**Supplied data**
____________________
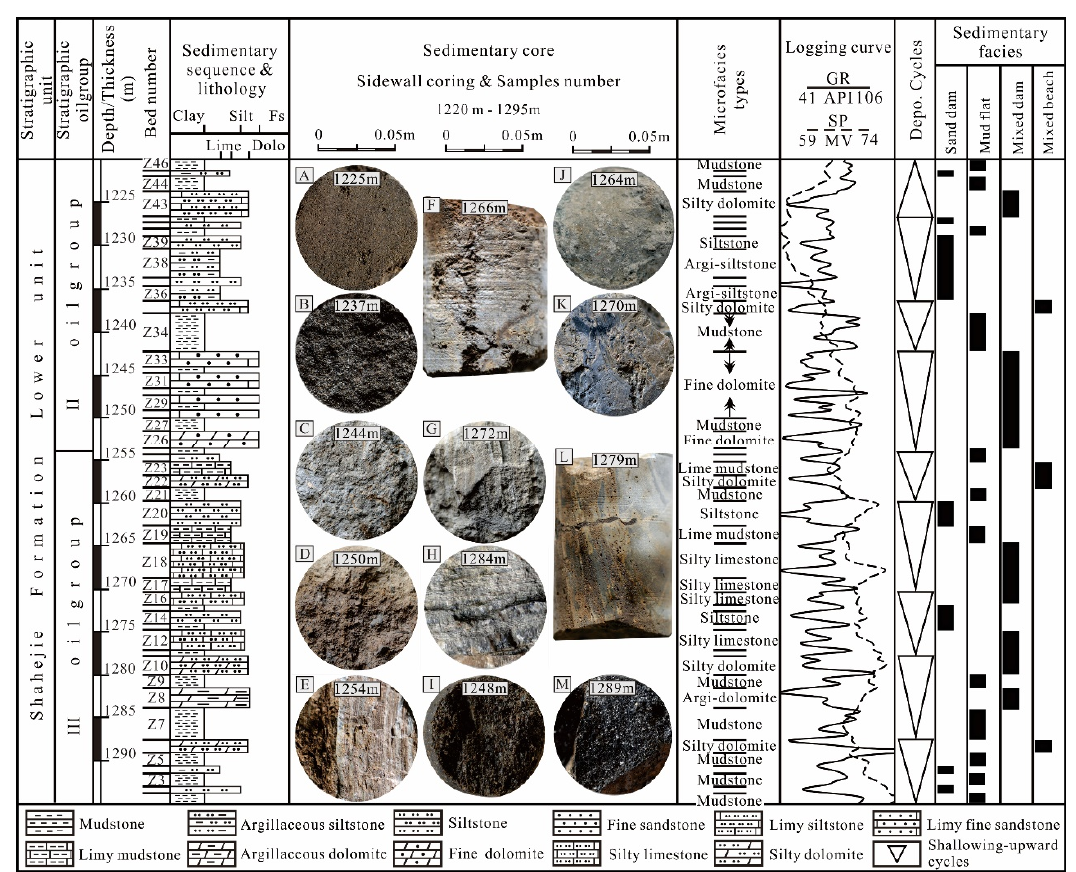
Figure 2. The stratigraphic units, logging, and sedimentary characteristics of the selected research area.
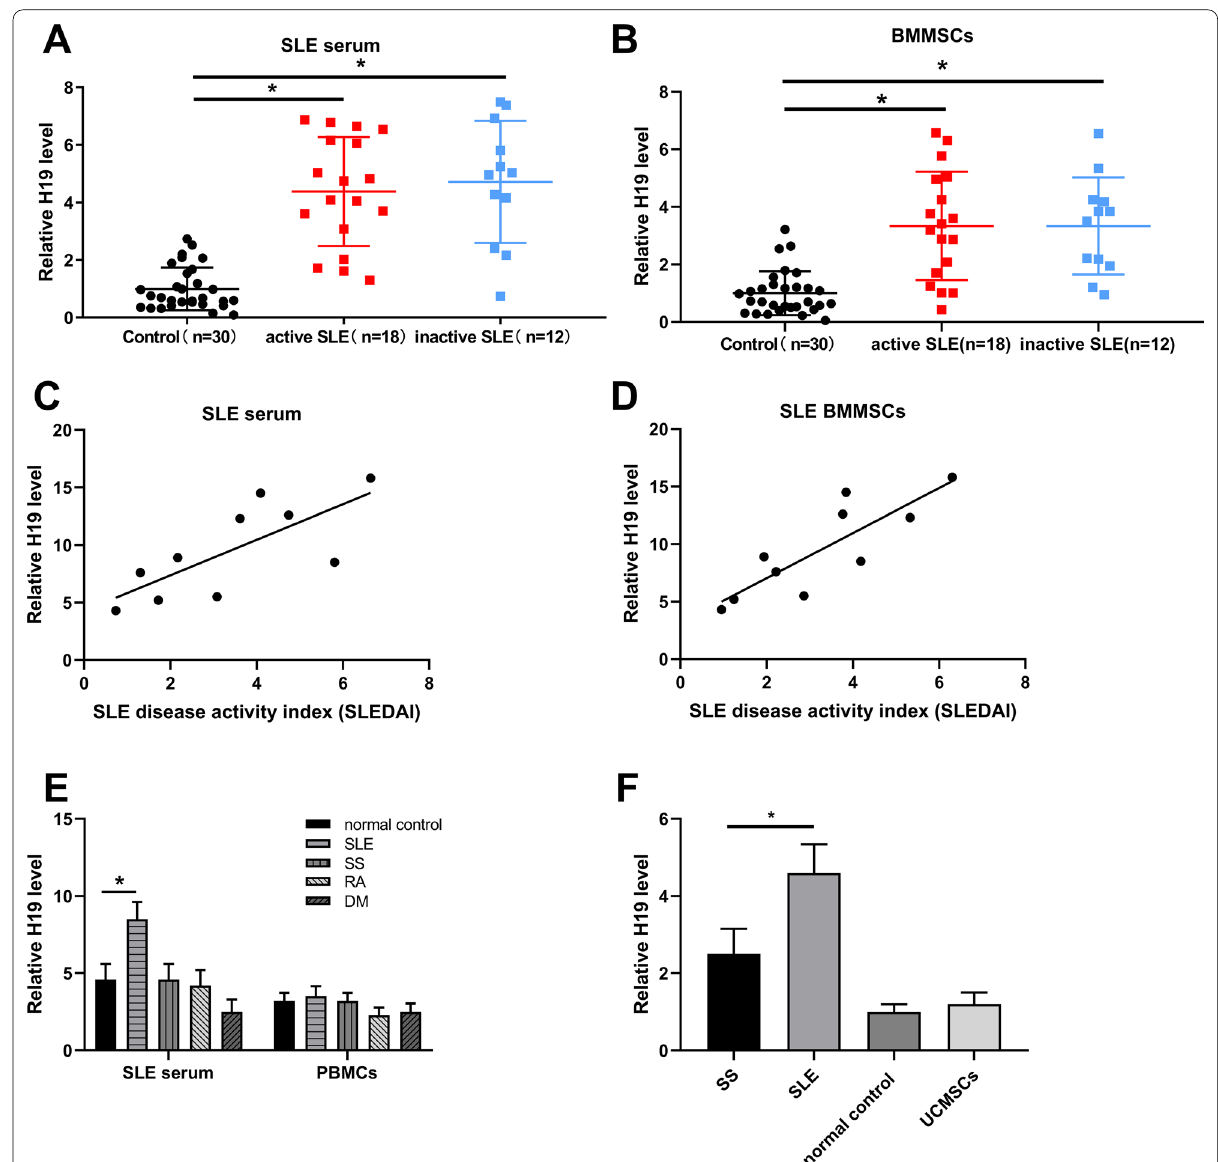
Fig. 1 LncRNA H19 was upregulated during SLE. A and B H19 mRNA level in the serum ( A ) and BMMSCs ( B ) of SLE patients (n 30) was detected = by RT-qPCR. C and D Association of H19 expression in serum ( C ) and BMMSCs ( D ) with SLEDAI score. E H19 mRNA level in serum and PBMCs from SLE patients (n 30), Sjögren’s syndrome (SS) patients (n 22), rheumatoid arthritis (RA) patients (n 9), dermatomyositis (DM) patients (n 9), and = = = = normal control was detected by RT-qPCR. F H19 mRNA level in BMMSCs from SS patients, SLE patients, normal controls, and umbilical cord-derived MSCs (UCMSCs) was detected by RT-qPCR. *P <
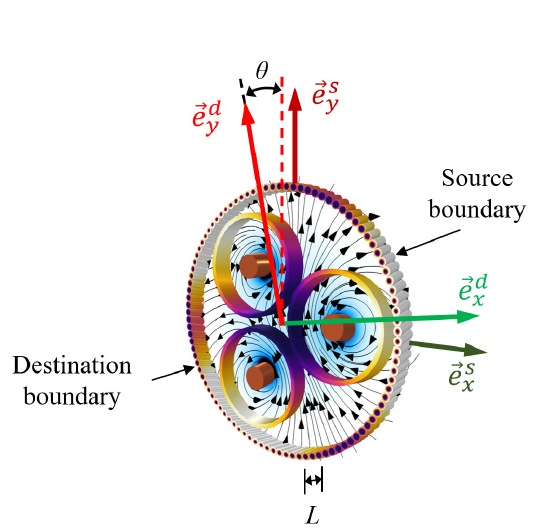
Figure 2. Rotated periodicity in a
____________________
No pictures belong in the output. It should reproduce exactly the lines from the one containing "Fig. 1 LncRNA" through the end of the data, both ends included.

**Your response**
Fig. 1 LncRNA H19 was upregulated during SLE. A and B H19 mRNA level in the serum ( A ) and BMMSCs ( B ) of SLE patients (n 30) was detected = by RT-qPCR. C and D Association of H19 expression in serum ( C ) and BMMSCs ( D ) with SLEDAI score. E H19 mRNA level in serum and PBMCs from SLE patients (n 30), Sjögren’s syndrome (SS) patients (n 22), rheumatoid arthritis (RA) patients (n 9), dermatomyositis (DM) patients (n 9), and = = = = normal control was detected by RT-qPCR. F H19 mRNA level in BMMSCs from SS patients, SLE patients, normal controls, and umbilical cord-derived MSCs (UCMSCs) was detected by RT-qPCR. *P <
Figure 2. Rotated periodicity in a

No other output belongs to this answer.